- The stock market has taken investors on a roller coaster ride and many investors are feeling queasy.
- Stock market volatility often leads to higher expected returns.
- To capture those higher returns, stock investors need to stay on track with portfolio rebalancing during market ups and downs.
I was a daredevil growing up. I took a lot of silly chances, discounting the potential ramifications if something went wrong. It’s rather funny, then, that I never liked roller coaster rides. In fact, they scared the bejesus out of me. Ask me to jump my home-made mini-bike over a 6-foot-wide ditch, and my answer would have likely been: Sure, why not? Take a ride on The American Eagle rollercoaster at Six Flags Great America? Fuhgeddaboudit.

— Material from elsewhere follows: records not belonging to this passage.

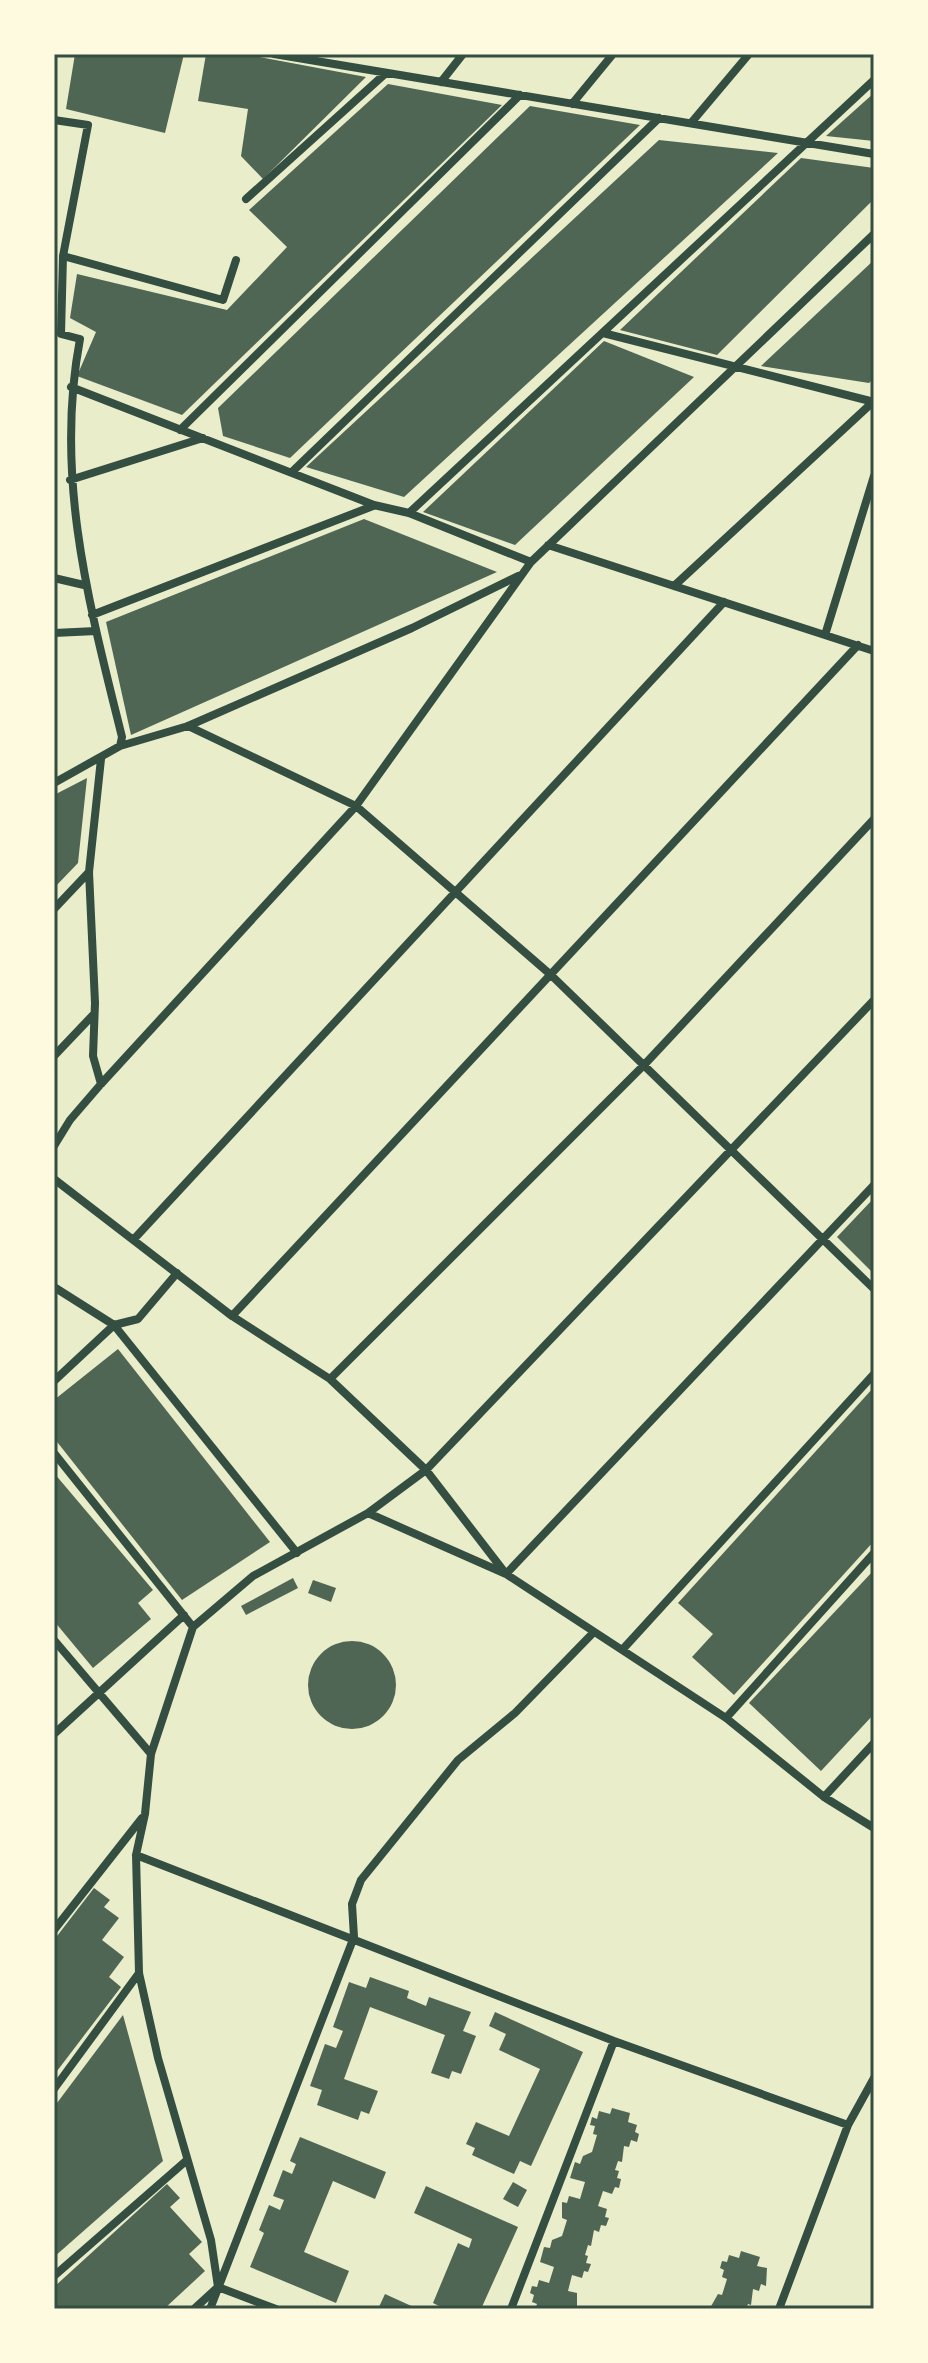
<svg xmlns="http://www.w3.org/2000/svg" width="928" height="2363" viewBox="0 0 928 2363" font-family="Ubuntu,sans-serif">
<rect width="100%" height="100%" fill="#e9edc9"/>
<path fill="#4f6655" d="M75 54H184L165 133 66 109Z
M206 54H243L366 77 263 179 241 156 248 109 198 101Z
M388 84 502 105 182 415 77 376 96 332 70 318 77 274 227 310 287 247 249 210Z
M874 93V141L826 136Z
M530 106 640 125 290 458 223 436 218 408Z
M659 140 778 153 404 497 306 467Z
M801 158 874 168V199L717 355 620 330Z
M874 260V378L869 383 761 366Z
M604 341 694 377 515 545 423 512Z
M364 519 497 572 131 735 106 622Z
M87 778 78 863 54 888V795Z
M874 1198V1274L837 1237Z
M118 1349 270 1542 182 1600 54 1438V1400Z
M874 1387V1541L734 1695 692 1657 713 1634 678 1603Z
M54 1473 153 1590 138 1603 151 1619 93 1668 54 1621Z
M874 1570V1714L821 1771 749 1703Z
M293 1578 298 1588 246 1615 241 1606Z
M313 1580 336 1588 331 1602 308 1593Z
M308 1685a44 44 0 1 1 88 0a44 44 0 1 1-88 0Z
M94 1888 110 1900 104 1907 119 1918 102 1940 124 1957 109 1977 121 1987 54 2075V1940Z
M370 1977 409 1991 407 1998 426 2006 429 1997 471 2012 463 2031 476 2036 461 2074 452 2071 449 2079 431 2073 445 2035 370 2007 344 2079 378 2091 369 2114 361 2111 358 2120 317 2105 322 2090 310 2086 325 2044 336 2048 343 2031 333 2027 349 1982 366 1988Z
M495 2012 583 2052 531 2166 520 2161 514 2174 472 2155 475 2148 466 2144 476 2122 509 2136 540 2069 499 2050 506 2034 489 2026Z
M123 2015 163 2161 54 2257V2107Z
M612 2108 630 2113 628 2122 637 2125 635 2132 639 2134 637 2142 631 2140 629 2147 624 2146 622 2162 618 2161 615 2170 619 2171 617 2178 621 2179 619 2188 615 2187 612 2194 603 2191 598 2206 607 2209 605 2217 609 2218 606 2226 601 2225 599 2232 594 2230 591 2246 588 2245 585 2255 588 2256 586 2263 591 2264 588 2272 584 2271 582 2278 572 2275 568 2291 577 2293V2309H535L537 2304 532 2302 534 2295 530 2293 532 2286 537 2287 539 2280 549 2283 554 2267 540 2262 544 2247 550 2248 552 2240 562 2236 567 2220 562 2218V2202L567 2203 569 2196 580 2199 585 2182 570 2178 575 2162 580 2164 583 2156 592 2152 597 2135 593 2134 595 2126 590 2125 592 2117 597 2119 599 2111 610 2114Z
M300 2137 386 2172 375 2199 333 2181 304 2252 349 2271 336 2303 250 2267 264 2233 259 2230 269 2205 280 2210 284 2200 273 2196 283 2170 292 2174 296 2164 290 2161Z
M513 2182 527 2190 518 2207 503 2199Z
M167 2184 180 2198 170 2207 202 2242 189 2254 205 2271 164 2309H54V2287Z
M426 2186 518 2227 481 2309H445L433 2303 458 2243 469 2248 472 2239 414 2213Z
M741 2251 760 2257 757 2266 767 2268 766 2286 761 2284 759 2291 753 2289 751 2305 748 2304 746 2309H703L704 2306 710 2308 718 2294 722 2295 727 2279 722 2277 724 2270 720 2268 722 2261 727 2262 729 2255 739 2258Z
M385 2294 418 2309H378Z"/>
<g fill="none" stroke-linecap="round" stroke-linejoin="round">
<path stroke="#344e41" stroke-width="8" d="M274 54 874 154
M441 82 463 54
M572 104 613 54
M54 120 88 125 63 256 61 334 80 339C54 476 89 604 122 737L120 746
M691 123 749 54
M246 199 386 73
M63 256 223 300 236 260
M603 333 874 402
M71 387 374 505 409 513 531 562
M180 430 520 95
M293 471 659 118
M70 480 203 438
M409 513 874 80
M548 545 874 651
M54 578 84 585
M674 586 874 401
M92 615 373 506
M54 633 96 631
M825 635 874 476
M188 726 356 806 551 975 874 1289
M101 759 89 872 95 1003 93 1056 101 1084
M54 783 120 746 188 726 412 628 518 576
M54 909 89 872
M54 1056 93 1015
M54 1146 70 1120 101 1084 356 806 531 562 874 234
M54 1179 232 1316 330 1379 426 1470 506 1574 726 1718 824 1797 874 1828
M134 1239 724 602
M54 1287 114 1325 297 1553
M232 1316 858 645
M330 1379 645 1064 874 819
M54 1381 114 1325 138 1319 177 1273
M54 1453 193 1627
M368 1513 506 1574 874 1185
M54 1640 151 1754
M623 1649 874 1374
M726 1718 874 1553
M54 1734 184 1615
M824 1797 874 1743
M136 1855 614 2041 848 2125 779 2309
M54 1930 142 1818
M54 2089 139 1973
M848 2125 874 2078
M54 2276 187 2160
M218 2287 276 2309
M194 2309 218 2287 211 2240 158 2058 139 1973 136 1855 145 1814 151 1754 193 1627 253 1576 368 1513 426 1470 874 1000
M210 2309 354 1937 352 1904 361 1880 458 1760 515 1713 592 1634
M511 2309 614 2041"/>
</g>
<rect width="928" height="2363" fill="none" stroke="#fefae0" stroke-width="112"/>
<rect x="56" y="56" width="816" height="2251" fill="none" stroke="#344e41" stroke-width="3"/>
</svg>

I can’t say for certain why I dislike roller coaster rides. I am sure the stomach turns caused by the sudden drops has something to do with it. But I think what bothers me the most is not having control. If the roller coaster cart had a steering wheel, a gas pedal and a brake, I think I’d be good to go.
A roller coaster’s acceleration is measured in terms of gravitational force, or G-force, which refers to the sense of weight that is created by motion. By comparison, the stock market’s ups and downs are commonly measured in terms of the CBOE’s Volatility Index (often referred to by its ticker symbol VIX). More specifically, the VIX Index is a calculation of the expected future volatility of the U.S. stock market, derived from call and put options on the S&P 500 Index.
While I like a sense of control, thinking logically I understand that a roller coaster ride is much safer because it rides on a track, eliminating the need for a steering wheel, gas pedal or brakes. Similarly, while I enjoy steady, positive market returns, thinking logically I know that bouts of high volatility foster higher expected return. In turn, the higher short-term risk that volatility creates in equities provides the basis for investors in the stock market to demand higher returns than those generated by more stable assets, such as cash and short-term Treasuries.
The stock market has taken investors on quite the roller coaster ride of late. The VIX more than doubled over the past few months, rising from 12.05 in early October to as high as 36.07 on Christmas Eve. Recent swings in stock prices have pushed the VIX to a record of 13 one-day swings of more than 20 percent this year. When the VIX rises, it is an indication that stock options traders are betting that the fluctuation in stock prices will increase in the short term. Many equity investors also regard an elevated VIX as a warning sign that a market correction – or perhaps even a secular bear market – is looming.
The recent surge in market volatility looks worrisome, but as Newton’s third law reminds us: For every action, there is an equal and opposite reaction. No less is true for financial markets and so a sharp drop in prices coincides with a sharp rise in expected future return. Buying low, in other words, lays the groundwork for selling high.
“Rebalancing” refers to periodically realigning an investment portfolio to keep the amount invested in different sectors of the market consistent with their target allocations. Rebalancing is accomplished by adding to positions in a portfolio that have fallen in price (i.e. buying low) and reducing positions that have risen (selling high).
Rebalancing is a powerful tool for turning market volatility into market opportunity. Systematic rebalancing is at the heart of The Milwaukee Company’s rules-based investment strategies for just that reason. By systematically shifting asset allocations back to target weights, we’re raising the odds that client portfolios will stay on track when market volatility comes along.
Rebalancing, then, offers investors a path to participate in the higher future returns that typically follow bear markets, but this isn’t a free lunch. As Warren Buffet is fond of saying: “Successful investing takes time, discipline and patience. No matter how great the talent or effort, some things just take time: You can’t produce a baby in one month by getting nine women pregnant”.
Roller coaster riders expect to get tossed around violently, but they still pay to experience the G-force that the ride creates, because they are confident that the ride will end safely. Similarly, long-term investors shouldn’t abandon their commitment to the stock market during bouts of high volatility because it’s safe to assume that stocks will generate higher returns than more stable investments over the long term.
Keep this in mind and you will be able to tolerate stock market volatility just as well as Mr. Bean tolerated his first roller coaster ride.